Confraternita del SS. Crocifisso e del S. Rosario
ottobre 06
15:49 2007

UN BREVE ACCENNO SULLA CONFRATERNITA DEL SS. CROCIFISSO E DEL S. ROSARIO

Le associazioni cristiane fondate per suscitare l’aggregazione tra i fedeli, esercitare opere di carità e di pietà ed incrementare il culto sono chiamate confraternite.

Sono costituite con formale decreto dell’Autorità ecclesiastica diventando associazioni pubbliche come previste dal Codice di Diritto Canonico); hanno uno statuto, un titolo, un nome ed una foggia particolare di abiti. I loro componenti, confratelli o consorelle, sono laici che restano nella vita secolare.

Della prima confraternita si trova menzione negli atti del Concilio di Nantes dell’895, ma ci sono notizie recenti che comproverebbero l’esistenza di confraternite già nel IV sec., tuttavia con sicurezza si hanno riscontri nei sec. VIII e IX di compagnie operanti in missioni umanitarie negli ospedali e tra i poveri colpiti da malattie. Una di questo tipo è documentata a Viterbo agli inizi del sec. XI e, verso la fine, ad Orvieto. La più nota è quella romana del Gonfalone, che nacque intorno al 1264 col nome di “Accomandati di Madonna S. Maria”.
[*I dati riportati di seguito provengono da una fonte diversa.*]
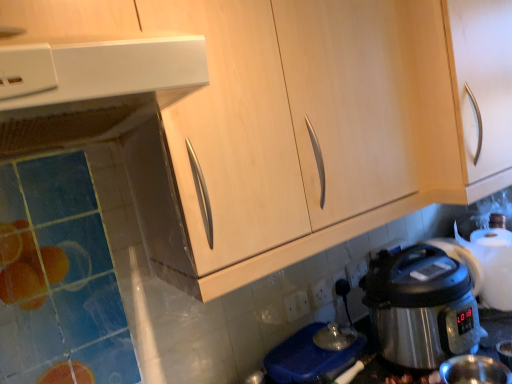
Question: Is shiny metallic coffee cup at lower right wider than light wood cabinet at upper right?

Choices:
 (A) yes
 (B) no

Answer: (B)

Question: Is shiny metallic coffee cup at lower right closer to camera compared to light wood cabinet at upper right?

Choices:
 (A) no
 (B) yes

Answer: (B)

Question: Would you say shiny metallic coffee cup at lower right is outside light wood cabinet at upper right?

Choices:
 (A) yes
 (B) no

Answer: (A)

Question: Is shiny metallic coffee cup at lower right with light wood cabinet at upper right?

Choices:
 (A) yes
 (B) no

Answer: (B)

Question: Is shiny metallic coffee cup at lower right at the left side of light wood cabinet at upper right?

Choices:
 (A) yes
 (B) no

Answer: (A)

Question: Considering the positions of point (306, 309) and point (284, 14), is point (306, 309) closer or farther from the camera than point (284, 14)?

Choices:
 (A) closer
 (B) farther

Answer: (B)

Question: Would you say white plastic power outlet at lower center is inside or outside light wood cabinet at upper right?

Choices:
 (A) inside
 (B) outside

Answer: (B)

Question: From a real-world perspective, relative to light wood cabinet at upper right, is white plastic power outlet at lower center vertically above or below?

Choices:
 (A) above
 (B) below

Answer: (B)

Question: Is white plastic power outlet at lower center bigger or smaller than light wood cabinet at upper right?

Choices:
 (A) big
 (B) small

Answer: (B)

Question: Is point (387, 347) closer or farther from the camera than point (330, 281)?

Choices:
 (A) farther
 (B) closer

Answer: (B)

Question: In the image, is stainless steel rice cooker at lower right positioned in front of or behind white plastic electric outlet at lower center, positioned as the first electric outlet in left-to-right order?

Choices:
 (A) front
 (B) behind

Answer: (A)

Question: In terms of width, does stainless steel rice cooker at lower right look wider or thinner when compared to white plastic electric outlet at lower center, arranged as the 2th electric outlet when viewed from the right?

Choices:
 (A) thin
 (B) wide

Answer: (B)

Question: From a real-world perspective, relative to white plastic electric outlet at lower center, arranged as the 2th electric outlet when viewed from the right, is stainless steel rice cooker at lower right vertically above or below?

Choices:
 (A) below
 (B) above

Answer: (B)

Question: Choose the correct answer: Is light wood cabinet at upper right inside white plastic power plugs and sockets at lower center or outside it?

Choices:
 (A) inside
 (B) outside

Answer: (B)

Question: From a real-world perspective, is light wood cabinet at upper right physically located above or below white plastic power plugs and sockets at lower center?

Choices:
 (A) below
 (B) above

Answer: (B)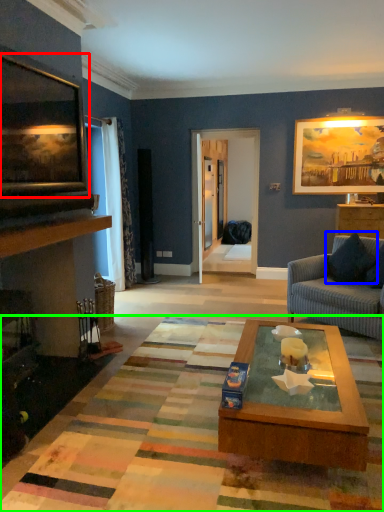
Question: Which object is positioned closest to picture frame (highlighted by a red box)? Select from pillow (highlighted by a blue box) and mat (highlighted by a green box).

Choices:
 (A) pillow
 (B) mat

Answer: (B)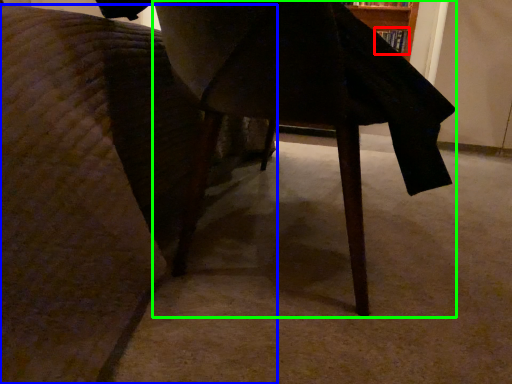
Question: Which object is positioned closest to book (highlighted by a red box)? Select from furniture (highlighted by a blue box) and table (highlighted by a green box).

Choices:
 (A) furniture
 (B) table

Answer: (B)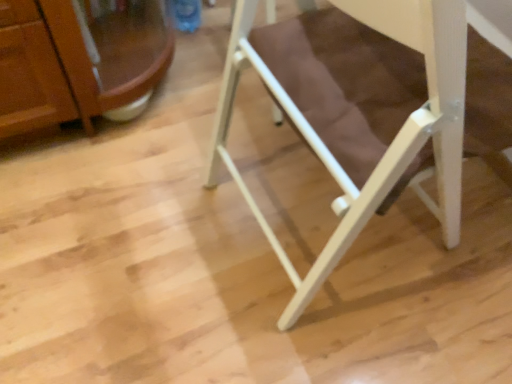
Find the location of `vacant space underneath matte brown cushion at center (from a real-world perspective)`. vacant space underneath matte brown cushion at center (from a real-world perspective) is located at coordinates (319, 226).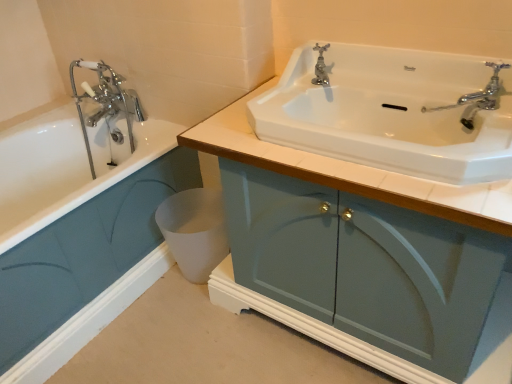
Question: Is point (82, 125) closer or farther from the camera than point (184, 263)?

Choices:
 (A) closer
 (B) farther

Answer: (B)

Question: Is matte teal cabinet at lower left, the 1th bathroom cabinet positioned from the left, in front of or behind white matte toilet bowl at lower center in the image?

Choices:
 (A) behind
 (B) front

Answer: (B)

Question: Based on their relative distances, which object is nearer to the polished chrome faucet at upper center?

Choices:
 (A) white glossy sink at upper center
 (B) matte teal cabinet at lower left, the 2th bathroom cabinet positioned from the right
 (C) matte blue cabinet at center, positioned as the 1th bathroom cabinet in right-to-left order
 (D) white matte toilet bowl at lower center

Answer: (A)

Question: Which object is positioned closest to the white matte toilet bowl at lower center?

Choices:
 (A) polished chrome faucet at upper center
 (B) white glossy sink at upper center
 (C) matte teal cabinet at lower left, the 2th bathroom cabinet positioned from the right
 (D) matte blue cabinet at center, the 2th bathroom cabinet viewed from the left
Per quanto riguarda la nostra confraternita di Cesano essa è nata dalla fusione della Compagnia del SS. Crocifisso (che da documento ritrovato dal Vicario della Diocesi di Porto-Santa Rufina risultava esistere già nel sec. XI, ma potrebbe essere ancora precedente essendo il crocifisso dal quale ha preso il nome databile al X secolo) – con datazione certa del 1319 – e della Confraternita del S. Rosario, costituita nel  1675.
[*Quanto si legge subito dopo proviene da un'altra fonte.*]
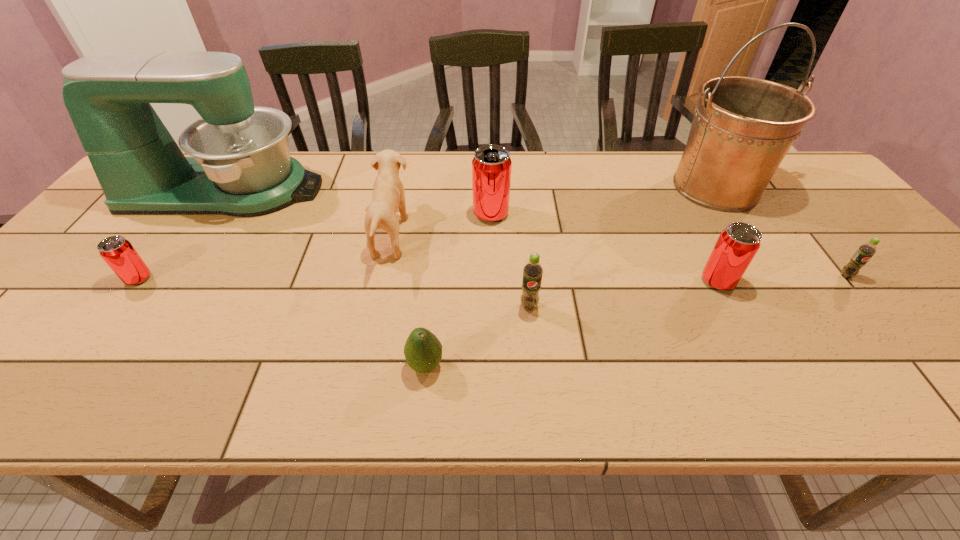
Where is `vacant region between the puppy and the second tallest object`? This screenshot has height=540, width=960. vacant region between the puppy and the second tallest object is located at coordinates (308, 213).

At what (x,y) coordinates should I click in order to perform the action: click on empty space between the fourth soda from left to right and the sixth object from right to left. Please return your answer as a coordinate pair (x, y). This screenshot has width=960, height=540. Looking at the image, I should click on (572, 323).

Locate an element on the screen. The image size is (960, 540). unoccupied position between the beige puppy and the leftmost red soda can is located at coordinates (265, 257).

Locate an element on the screen. This screenshot has width=960, height=540. free area in between the puppy and the smallest red soda can is located at coordinates (265, 257).

The height and width of the screenshot is (540, 960). What are the coordinates of `free space between the eighth shortest object and the puppy` in the screenshot? It's located at (308, 213).

Image resolution: width=960 pixels, height=540 pixels. Identify the location of vacant area that lies between the fifth object from right to left and the mixer. (358, 202).

Select which object is the third closest to the beige puppy. Please provide its 2D coordinates. Your answer should be formatted as a tuple, i.e. [(x, y)], where the tuple contains the x and y coordinates of a point satisfying the conditions above.

[(423, 351)]

Select which object appears as the sixth closest to the rightmost object. Please provide its 2D coordinates. Your answer should be formatted as a tuple, i.e. [(x, y)], where the tuple contains the x and y coordinates of a point satisfying the conditions above.

[(388, 195)]

Select which soda is the closest to the second tallest object. Please provide its 2D coordinates. Your answer should be formatted as a tuple, i.e. [(x, y)], where the tuple contains the x and y coordinates of a point satisfying the conditions above.

[(118, 252)]

Image resolution: width=960 pixels, height=540 pixels. In order to click on soda that is the fourth closest one to the bucket in this screenshot , I will do tap(532, 271).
Le confraternite del Medio Evo sorsero e si affermarono per la mancanza di assistenza pubblica per la parte più disagiata delle collettività. Infatti, nel contesto sociale del tempo, si assunsero numerosi compiti per alleviare i bisogni e le sofferenze: assistenza ai poveri, agli orfani, agli ammalati, agli incurabili, ai carcerati, ai condannati a morte, alle giovani a rischio; si prodigarono per il recupero delle persone deviate e delle prostitute pentite; s’impegnarono inoltre nel riscatto dei cristiani caduti schiavi dei saraceni.
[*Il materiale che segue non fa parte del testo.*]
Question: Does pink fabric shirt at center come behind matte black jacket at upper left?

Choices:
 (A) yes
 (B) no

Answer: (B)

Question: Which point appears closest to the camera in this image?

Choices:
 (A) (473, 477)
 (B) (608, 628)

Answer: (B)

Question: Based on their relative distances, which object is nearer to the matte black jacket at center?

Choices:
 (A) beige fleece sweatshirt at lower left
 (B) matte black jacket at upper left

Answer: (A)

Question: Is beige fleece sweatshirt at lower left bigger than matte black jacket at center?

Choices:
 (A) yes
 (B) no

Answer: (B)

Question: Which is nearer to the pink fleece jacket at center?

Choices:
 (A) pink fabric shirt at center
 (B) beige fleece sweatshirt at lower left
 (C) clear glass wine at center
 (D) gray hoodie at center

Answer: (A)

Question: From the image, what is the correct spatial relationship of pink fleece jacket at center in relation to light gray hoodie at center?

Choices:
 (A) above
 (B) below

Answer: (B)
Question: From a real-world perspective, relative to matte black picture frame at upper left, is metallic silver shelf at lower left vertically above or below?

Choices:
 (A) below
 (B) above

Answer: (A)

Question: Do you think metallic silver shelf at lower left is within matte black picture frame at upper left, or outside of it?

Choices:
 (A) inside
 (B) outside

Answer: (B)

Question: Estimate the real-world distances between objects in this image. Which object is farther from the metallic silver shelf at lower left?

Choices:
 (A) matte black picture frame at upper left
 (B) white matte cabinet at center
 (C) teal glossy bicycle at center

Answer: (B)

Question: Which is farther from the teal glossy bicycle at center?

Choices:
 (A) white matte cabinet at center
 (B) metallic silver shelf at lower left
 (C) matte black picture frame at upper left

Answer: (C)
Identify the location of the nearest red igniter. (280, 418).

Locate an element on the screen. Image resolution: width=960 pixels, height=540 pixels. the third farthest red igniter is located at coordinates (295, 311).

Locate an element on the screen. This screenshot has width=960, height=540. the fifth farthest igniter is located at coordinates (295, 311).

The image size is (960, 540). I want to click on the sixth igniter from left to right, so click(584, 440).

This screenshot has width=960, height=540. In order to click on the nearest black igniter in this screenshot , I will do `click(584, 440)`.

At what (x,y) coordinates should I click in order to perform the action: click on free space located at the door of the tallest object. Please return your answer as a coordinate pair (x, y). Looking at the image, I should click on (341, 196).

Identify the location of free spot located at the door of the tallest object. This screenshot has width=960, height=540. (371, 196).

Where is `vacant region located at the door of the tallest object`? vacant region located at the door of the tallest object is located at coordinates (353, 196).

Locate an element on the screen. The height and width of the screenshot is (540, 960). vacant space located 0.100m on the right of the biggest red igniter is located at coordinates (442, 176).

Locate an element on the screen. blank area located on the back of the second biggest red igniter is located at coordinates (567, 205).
Rivelante notare che le confraternite hanno una grande durevolezza, sono resistenti nel tempo, caso unico nella storia del Laicato Cattolico. Il nuovo Codice di Diritto Canonico consente di identificare le confraternite nel quadro generale dell’Unione dei Laici, al cui interno la personalità giuridica, quale istituzione religiosa per l’esercizio del Culto e della Carità, trova precisa identità morale e collocazione al servizio della Chiesa.
La Confraternita, tra le altre funzioni religiose, partecipa dal 1508 all’organizzazione della Processione e festa dal Santissimo Crocifisso del 14 Settembre che si tiene ogni anno all’antico borgo storico.